Tissue Engineering: Hirngewebe in 3-D
„Jetzt haben wir ein Modellsystem, mit dem wir die Antwort des Gewebes auf eine Hirnverletzung praktisch in Echtzeit verfolgen können“, sagt David Kaplan von der Tufts University in Medford. Um die natürliche dreidimensionale Struktur des Hirngewebes in einer Laborkultur besser nachzubilden, setzten Kaplan und seine Kollegen zwei unterschiedliche Biomaterialien ein: Aus dem Seidenprotein Fibroin formten sie eine poröse Masse, in deren Hohlräumen sich Neuronen anheften konnten. Ein hinzugefügtes Gel auf Kollagenbasis ermöglichte das Wachstum langer Zellfortsätze, der sogenannten Axone, die Kontakte zu anderen Zellen herstellten. In geeigneten Nährlösungen waren solche Kulturen mindestens neun Wochen lang lebensfähig und erzeugten elektrische Signale, die denen im Gehirn ähnlich waren.

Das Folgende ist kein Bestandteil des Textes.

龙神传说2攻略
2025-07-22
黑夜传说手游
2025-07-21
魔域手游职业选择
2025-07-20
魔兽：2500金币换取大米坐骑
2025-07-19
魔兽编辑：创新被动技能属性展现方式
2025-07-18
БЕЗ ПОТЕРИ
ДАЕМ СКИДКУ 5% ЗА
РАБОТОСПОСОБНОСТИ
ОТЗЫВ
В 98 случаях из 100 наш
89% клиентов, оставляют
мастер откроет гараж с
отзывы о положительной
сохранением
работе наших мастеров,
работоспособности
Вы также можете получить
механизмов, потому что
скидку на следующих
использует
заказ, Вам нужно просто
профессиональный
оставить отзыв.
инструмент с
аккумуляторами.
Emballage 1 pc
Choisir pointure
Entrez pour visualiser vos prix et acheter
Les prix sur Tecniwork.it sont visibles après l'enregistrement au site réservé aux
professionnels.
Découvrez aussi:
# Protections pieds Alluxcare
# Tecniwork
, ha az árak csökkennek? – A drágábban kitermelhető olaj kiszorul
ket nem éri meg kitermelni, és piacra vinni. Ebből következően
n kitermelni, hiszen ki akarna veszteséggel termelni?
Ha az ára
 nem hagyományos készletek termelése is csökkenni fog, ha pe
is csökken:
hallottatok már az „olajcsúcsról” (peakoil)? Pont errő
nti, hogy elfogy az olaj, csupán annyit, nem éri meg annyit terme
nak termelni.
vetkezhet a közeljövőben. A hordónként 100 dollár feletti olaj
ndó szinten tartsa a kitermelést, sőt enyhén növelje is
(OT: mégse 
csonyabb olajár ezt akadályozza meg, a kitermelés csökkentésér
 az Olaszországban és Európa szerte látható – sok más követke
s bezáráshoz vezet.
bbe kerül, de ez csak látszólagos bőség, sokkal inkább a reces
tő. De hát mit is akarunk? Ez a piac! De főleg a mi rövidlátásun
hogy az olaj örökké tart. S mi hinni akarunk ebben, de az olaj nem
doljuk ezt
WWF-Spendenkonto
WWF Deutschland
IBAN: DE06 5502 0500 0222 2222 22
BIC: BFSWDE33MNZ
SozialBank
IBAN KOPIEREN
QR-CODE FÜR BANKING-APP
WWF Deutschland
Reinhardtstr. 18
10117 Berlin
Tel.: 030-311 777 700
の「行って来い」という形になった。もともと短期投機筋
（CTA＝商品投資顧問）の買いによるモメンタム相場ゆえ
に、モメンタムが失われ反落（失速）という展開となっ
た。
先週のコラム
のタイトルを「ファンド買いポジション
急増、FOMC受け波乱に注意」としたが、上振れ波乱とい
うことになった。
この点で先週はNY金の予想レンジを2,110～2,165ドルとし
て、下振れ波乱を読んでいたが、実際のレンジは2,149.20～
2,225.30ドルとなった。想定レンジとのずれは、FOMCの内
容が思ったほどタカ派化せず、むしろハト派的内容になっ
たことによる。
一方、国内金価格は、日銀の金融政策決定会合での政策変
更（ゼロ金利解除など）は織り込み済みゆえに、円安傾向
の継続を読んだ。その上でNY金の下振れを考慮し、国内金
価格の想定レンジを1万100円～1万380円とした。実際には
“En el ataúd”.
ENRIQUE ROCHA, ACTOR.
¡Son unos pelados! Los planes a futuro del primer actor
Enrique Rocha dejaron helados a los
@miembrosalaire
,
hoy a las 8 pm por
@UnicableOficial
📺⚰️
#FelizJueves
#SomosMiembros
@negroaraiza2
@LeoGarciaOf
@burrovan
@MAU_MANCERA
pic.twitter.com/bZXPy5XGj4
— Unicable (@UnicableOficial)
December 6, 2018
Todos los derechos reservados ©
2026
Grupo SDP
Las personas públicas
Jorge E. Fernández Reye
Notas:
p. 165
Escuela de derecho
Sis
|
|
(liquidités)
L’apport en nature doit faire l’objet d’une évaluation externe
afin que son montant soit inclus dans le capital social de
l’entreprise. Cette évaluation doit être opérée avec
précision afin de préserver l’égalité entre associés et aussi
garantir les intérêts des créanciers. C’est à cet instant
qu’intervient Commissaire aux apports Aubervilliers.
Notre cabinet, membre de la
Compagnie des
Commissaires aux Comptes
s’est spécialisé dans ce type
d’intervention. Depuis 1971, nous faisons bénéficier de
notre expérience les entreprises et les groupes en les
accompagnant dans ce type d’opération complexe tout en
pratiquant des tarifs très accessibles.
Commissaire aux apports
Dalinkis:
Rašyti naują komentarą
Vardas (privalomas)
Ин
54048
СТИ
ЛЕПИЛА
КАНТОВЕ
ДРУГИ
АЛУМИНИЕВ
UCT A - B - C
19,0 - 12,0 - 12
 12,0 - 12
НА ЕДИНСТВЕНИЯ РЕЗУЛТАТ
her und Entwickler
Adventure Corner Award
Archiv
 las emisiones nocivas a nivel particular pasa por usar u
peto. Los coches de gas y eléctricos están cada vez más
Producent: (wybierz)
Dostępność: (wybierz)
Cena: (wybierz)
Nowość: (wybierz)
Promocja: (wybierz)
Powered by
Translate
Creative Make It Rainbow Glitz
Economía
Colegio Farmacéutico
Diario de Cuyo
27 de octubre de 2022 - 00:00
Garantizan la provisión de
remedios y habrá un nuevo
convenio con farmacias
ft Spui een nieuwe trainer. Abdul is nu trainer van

Damit die Zellen in getrennten Schichten von grauer und weißer Substanz wachsen, erzeugten die Forscher zunächst ein ringförmiges Fibroingerüst, dem sie Neuronen aus Rattenembryonen hinzufügten. Ins Zentrum der Ringstruktur füllten sie dann das Gel. Die Zellen bildeten nun Axone, die die Gelschicht durchquerten, bis sie auf andere Zellen in der gegenüberliegenden Gerüstsubstanz trafen. Mit einer so strukturierten Gewebekultur – graue Substanz aus Zellkörpern im Ringbereich und zentrale weiße Substanz aus Axonen – lassen sich solche Erkrankungen des Zentralnervensystems besser erforschen, die sich auf beide Teile der Hirnzellen unterschiedlich auswirken. Eine derartige Anordnung von Neuronen kann mit der üblichen zweidimensionalen Gewebekultur oder bei Wachstum in einer homogenen Gelsubstanz nicht erreicht werden.
In weiteren Experimenten formten die Forscher 3-D-Strukturen aus sechs konzentrischen Ringen. Diese Gebilde ahmen die Hirnschichten des Neocortex in der menschlichen Großhirnrinde nach, die aus unterschiedlichen Typen von Neuronen aufgebaut sind. Schließlich simulierten die Wissenschaftler Hirnverletzungen, indem sie kleine Gewichte auf das künstliche Hirngewebe fallen ließen. Als Reaktion darauf setzten die Neuronen den Botenstoff Glutamat frei und erzeugten verstärkt elektrische Signale. Damit reagierten die Zellen auf ganz ähnliche Weise wie die Zellen von geschädigtem Hirngewebe im lebenden Organismus. Dank der neuartigen Gewebekultur können nun über einen längeren Zeitraum hinweg solche Prozesse erstmals in Echtzeit registriert und neue Therapien getestet werden.